A Napster moment is 1999. At a time when the only way to hear hit songs in your home was to pay $20 for a CD, along came a service that offered literally every song and even every bootleg you could dream to type into a search bar, for free and without any restriction. It’s easy to say that Napster came along and offered fans everything they were paying for, suddenly for free. But for the music business, it was actually far, far worse than that. Napster was actually offering fans a substantially better experience, for free, than what they were paying for.This was true in two key ways, beyond, of course, being free. Napster unbundled albums and let fans play only the songs they wanted, on-demand. And Napster had everything, from bootlegs and B-sides to rare remixes, international versions… I mean, everything. All free. And all happening at the same time that home internet speeds and giant-capacity iPods were taking off.
Circled is the exact time period when Napster became popular. This is what an actual Napster moment looks like.
Napster was a giant plug pulled on the drain of the music business tub, and that giant sucking sound was half of the business’ revenues disappearing during an immediate ten-year free fall. A Napster moment was the proposition that you could take every experience you loved about listening to music and stop paying for it if you wanted to. Those of us who were around the business at that time new exactly what the Napster moment meant: it meant disaster. Decimation. This AI moment is something radically different from that.
Back then, the record business had no way of making money from file trading. Today, the record business is leaving many AI/deepfake tracks up, and collecting the royalties. Back then, the record business infamously started suing fans. It was a PR disaster, stemming from the reality that every day that went by, hundreds of millions if not billions of songs were being illegally downloaded and the record business really had no way to stop it. There is no such pressure or panic today.
This time around, existing copyright law and, potentially, artist rights of publicity are creating a very different environment — one that poses no immediate threat to the core business of music, and in fact, one that may offer plenty of potential upside. Back then, the labels inadvertently created their own file trading problem, seeding the market with billions of unprotected files (aka CDs). Today, the major labels are all invested in myriad ways in AI technologies and companies.

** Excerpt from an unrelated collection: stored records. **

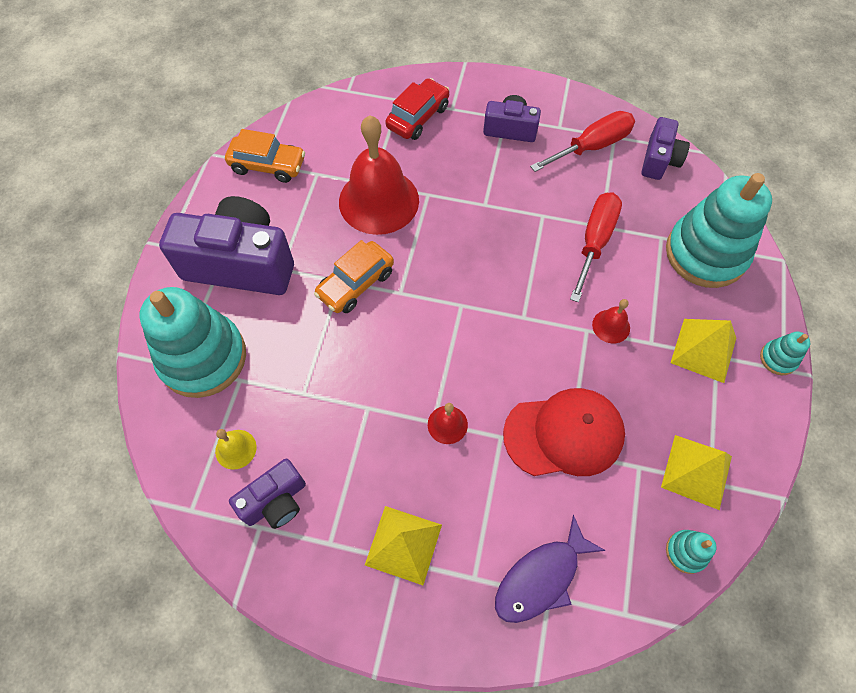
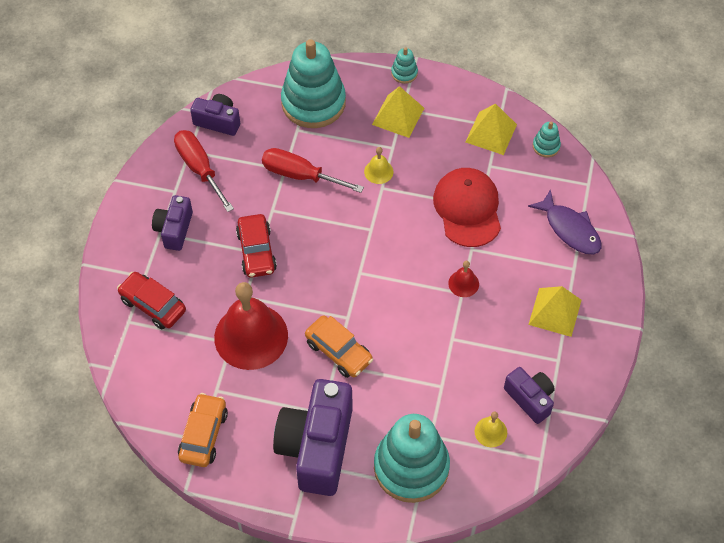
camera: 90 degrees left, 5 degrees down
(486, 202) = (256, 251): none -> red car
(611, 326) = (378, 171): red bell -> yellow bell

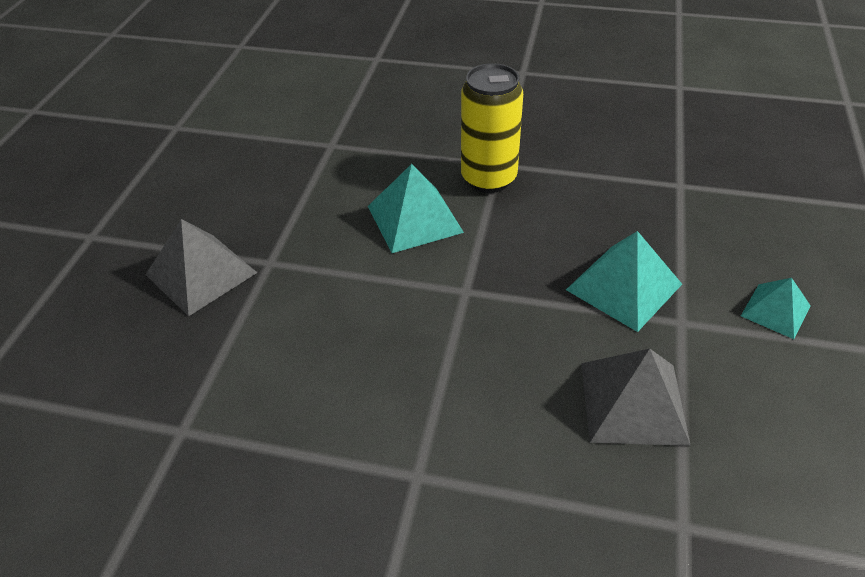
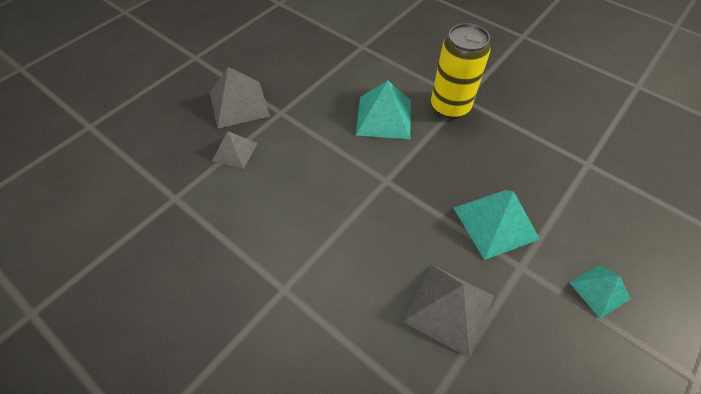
camera: 25 degrees right, 10 degrees up
(235, 336) = (235, 152): none -> grey pyramid

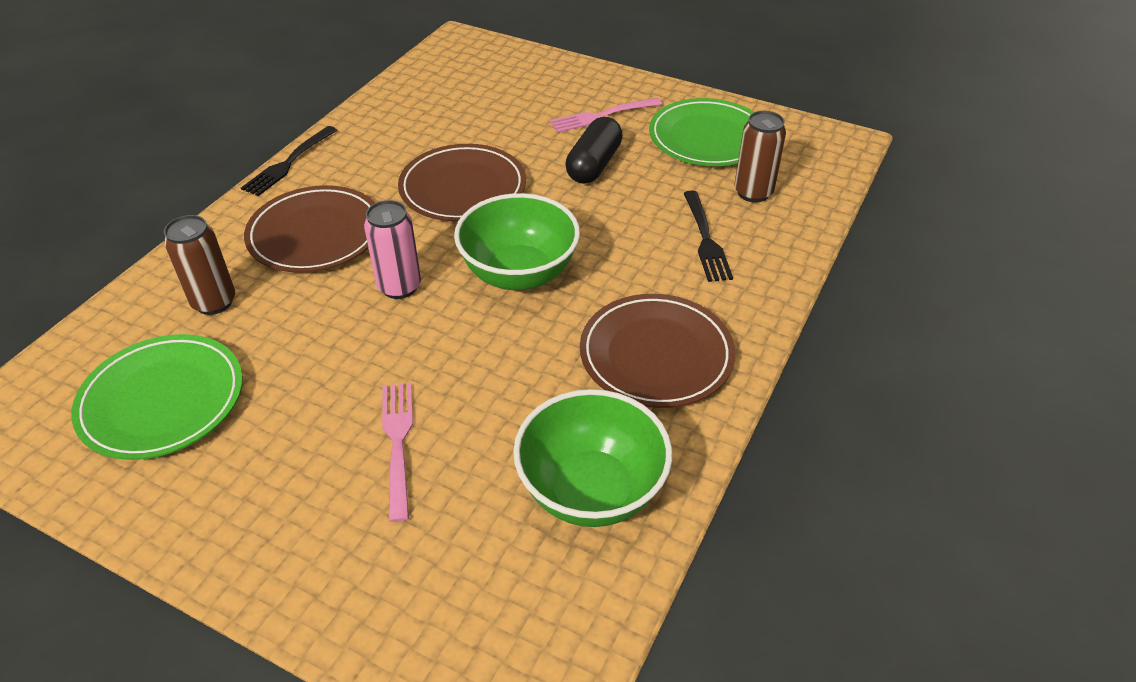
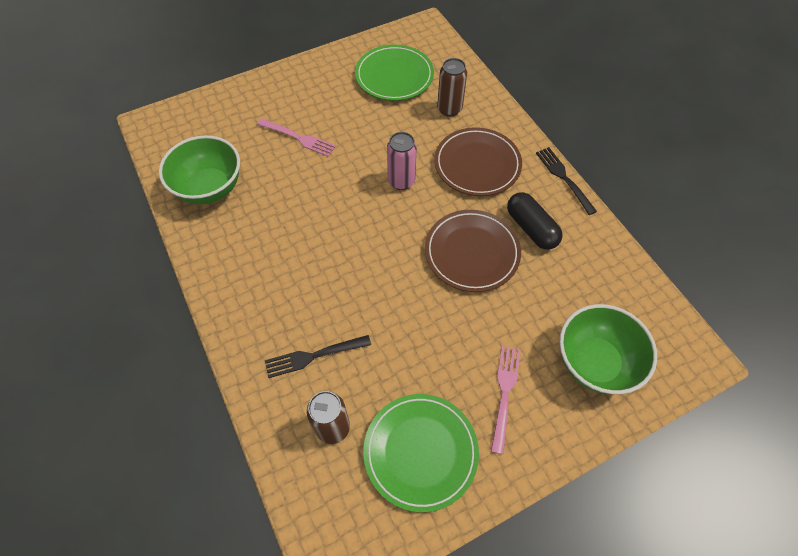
camera: 125 degrees right, 15 degrees up
(519, 274) = (367, 238): green bowl -> green bowl (595, 362)
(594, 165) = (443, 344): black capsule -> black capsule (531, 228)
(656, 355) = (253, 262): brown plate -> none
(705, 239) = (314, 356): black fork -> black fork turned 45 degrees counterclockwise

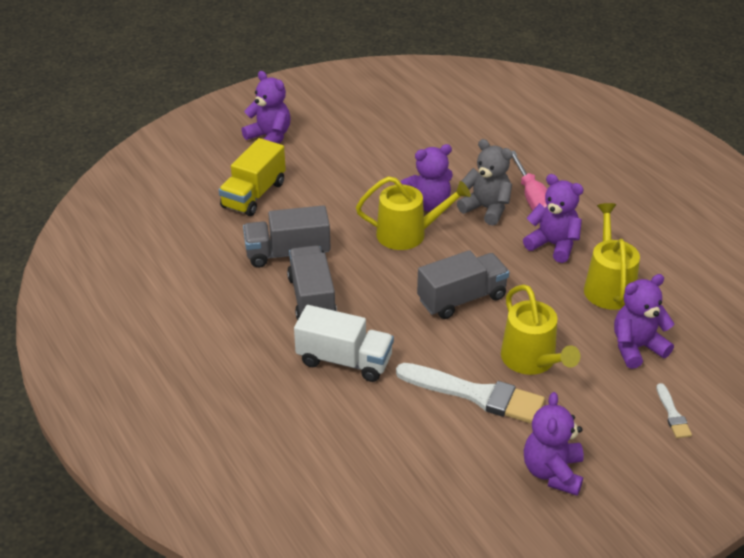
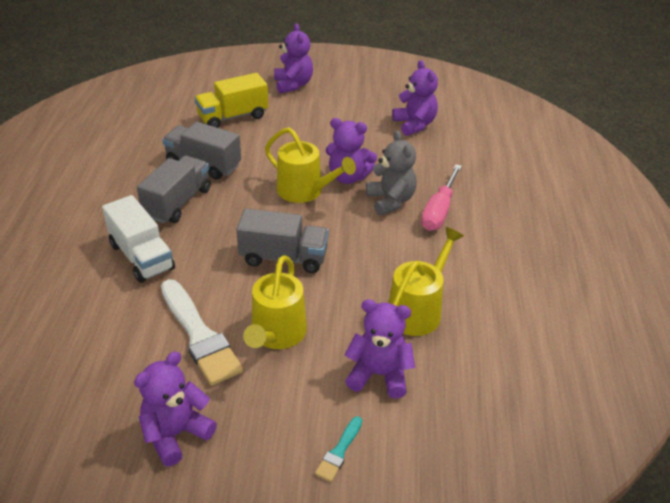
camera: 35 degrees right, 0 degrees up
(553, 245) = (411, 254): purple teddy bear -> purple teddy bear (414, 125)
(672, 414) = (339, 451): white brush -> turquoise brush

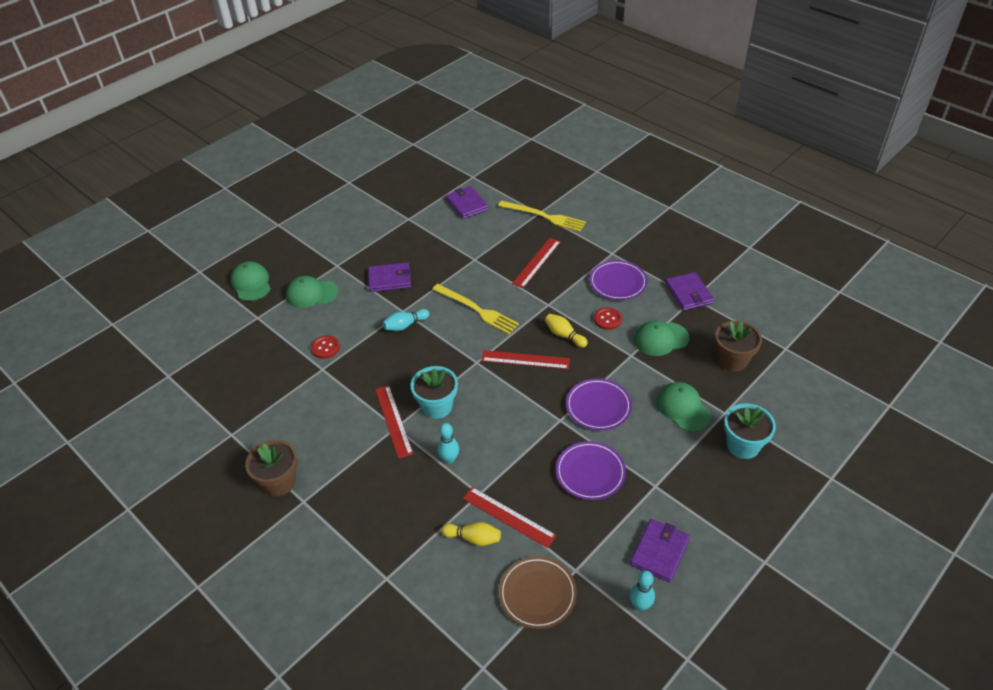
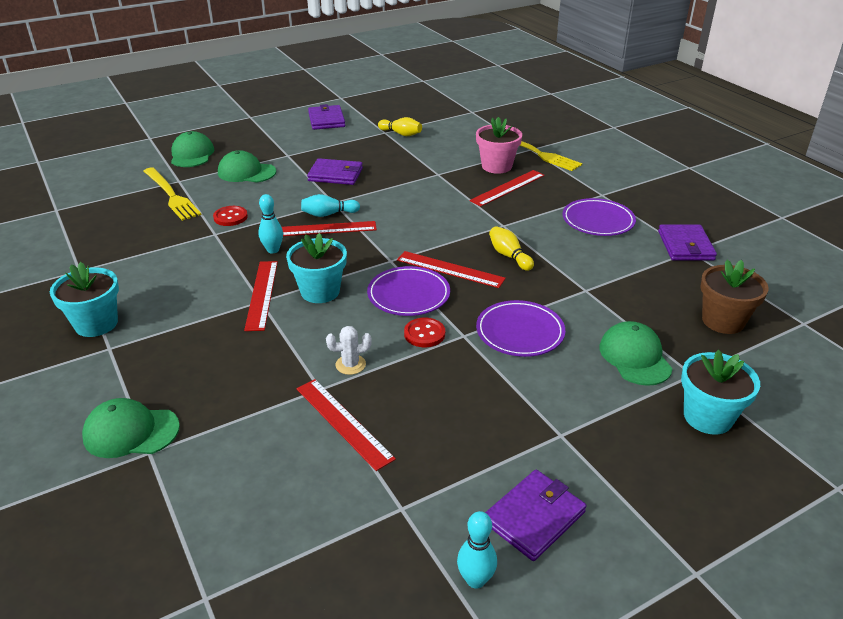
camera: 15 degrees right, 10 degrees down
(279, 482) = (96, 324): brown flower pot -> turquoise flower pot
(409, 342) = (324, 229): none -> red ruler
(449, 459) = (304, 345): turquoise bowling pin -> turquoise bowling pin (273, 250)
(467, 204) = (454, 131): purple wallet -> purple wallet (326, 120)
(473, 538) = (285, 435): yellow bowling pin -> yellow bowling pin (401, 134)
(477, 310) = (417, 215): yellow fork -> yellow fork (171, 195)
(491, 467) = (350, 365): none -> white cactus
(518, 239) = (496, 166): none -> pink flower pot
(537, 594) = (333, 524): brown plate -> none
(590, 472) = (476, 399): purple plate -> purple plate (408, 295)
(607, 319) = (570, 251): red button -> red button (424, 334)
(661, 339) = (631, 282): green cap -> green cap (131, 432)

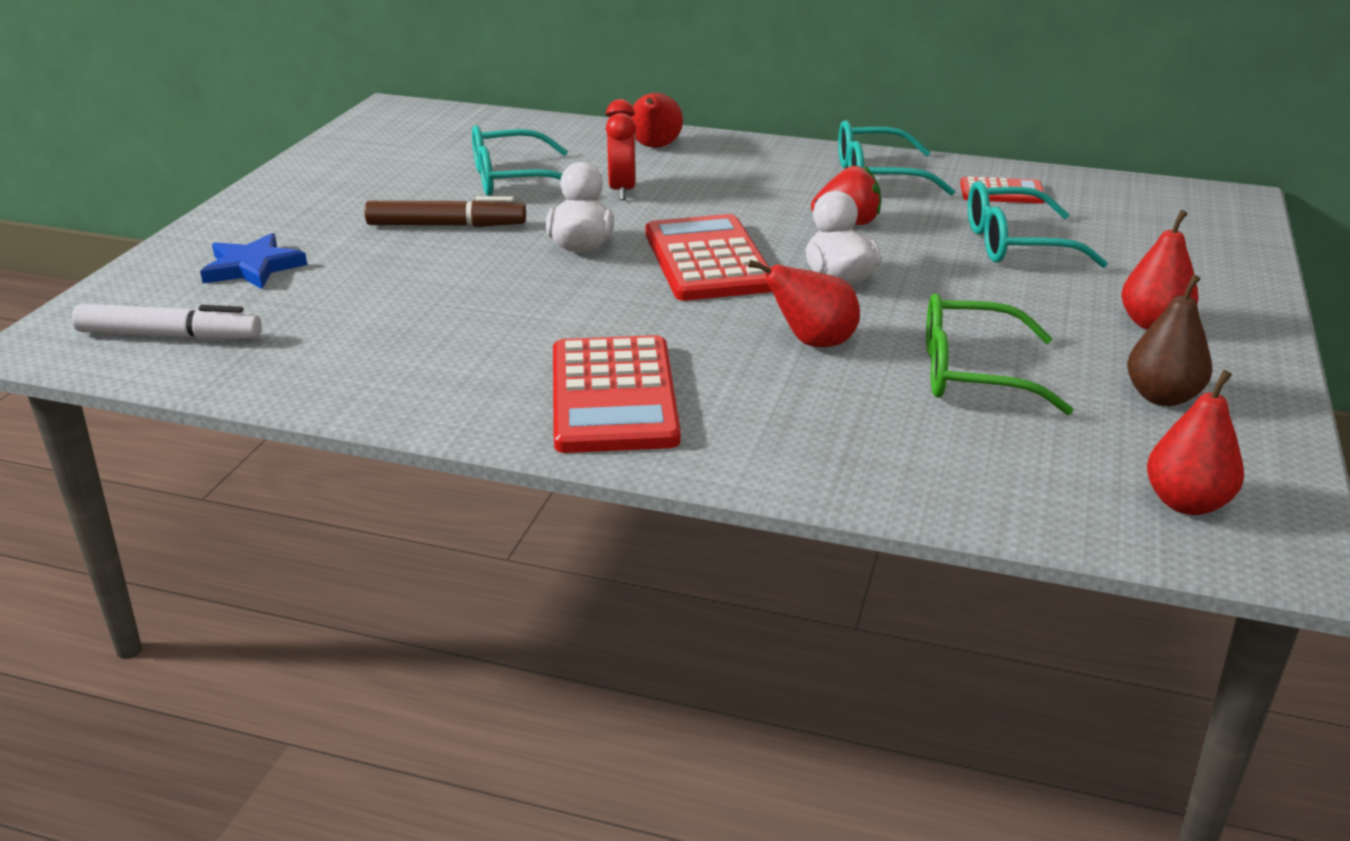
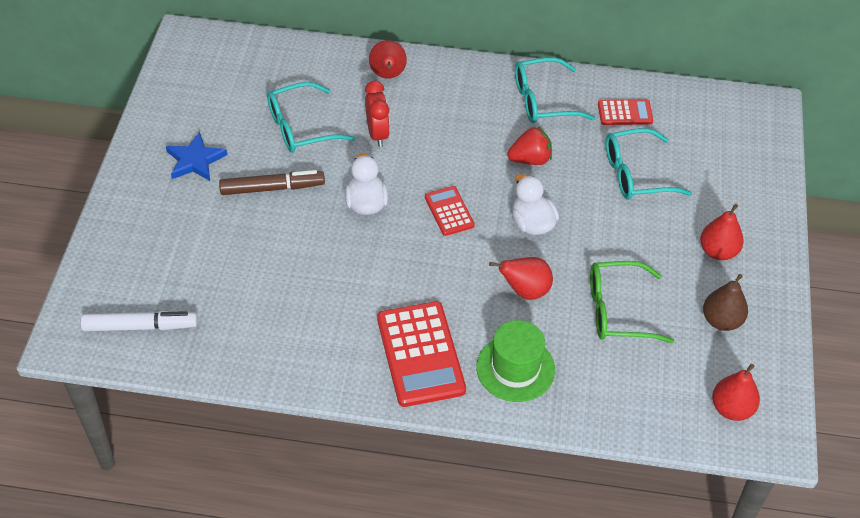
camera: 10 degrees left, 20 degrees up
(253, 267) = (163, 249): blue star -> blue star (195, 160)
(708, 260) = (449, 211): red calculator -> red calculator, size x0.54
(777, 423) = (515, 368): none -> green hat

There are still many questions and a lot of potential risk for the music business.
Two massive legal questions we don’t yet have answers to: one, will AI trained on existing music owe the rights holders of that music some sort of royalty? And two, will rights of publicity give Drake the clear ability to issue a takedown, should he desire, next time someone decides to release a hit song with his “voice” on it. (Note: great, in-depth interview here, with IP attorney Chris Mammen, breaking down all of the legal questions raised by “Heart On My Sleeve.”) But right now, today? There may be uncertainty but no clear and immediate existential threat created by generative music.
The Grey Album
If you’re looking for a better historical reference than Napster, I’d suggest you pull the Grey Album, from that same era. The album was released in 2004 by a then-unknown producer, and mashed together and remixed Jay-Z’s Black Album with the Beatles White Album. (I think the link is subscriber-only, but I wrote about the Grey Album for The New York Times as a kid reporter.) In the early days of mass internet and social media, as well as the beginnings of increasingly affordable home-studio tools, it was mind-blowing–a critically acclaimed shot heard round the world for remix culture. Suddenly artists could interact with music and create much differently than they had, and fans could hear it, and the labels could sue but not really stop it. Any of this sounding familiar yet?
Somehow Jay-Z, the Beatles, and the rest of the record business survived. Remix culture proved to be an artistically rewarding and ultimately profitable new creative approach to music. And that unknown producer? A kid called Danger Mouse, who played his Grey Album calling cards all the way to the top of the business.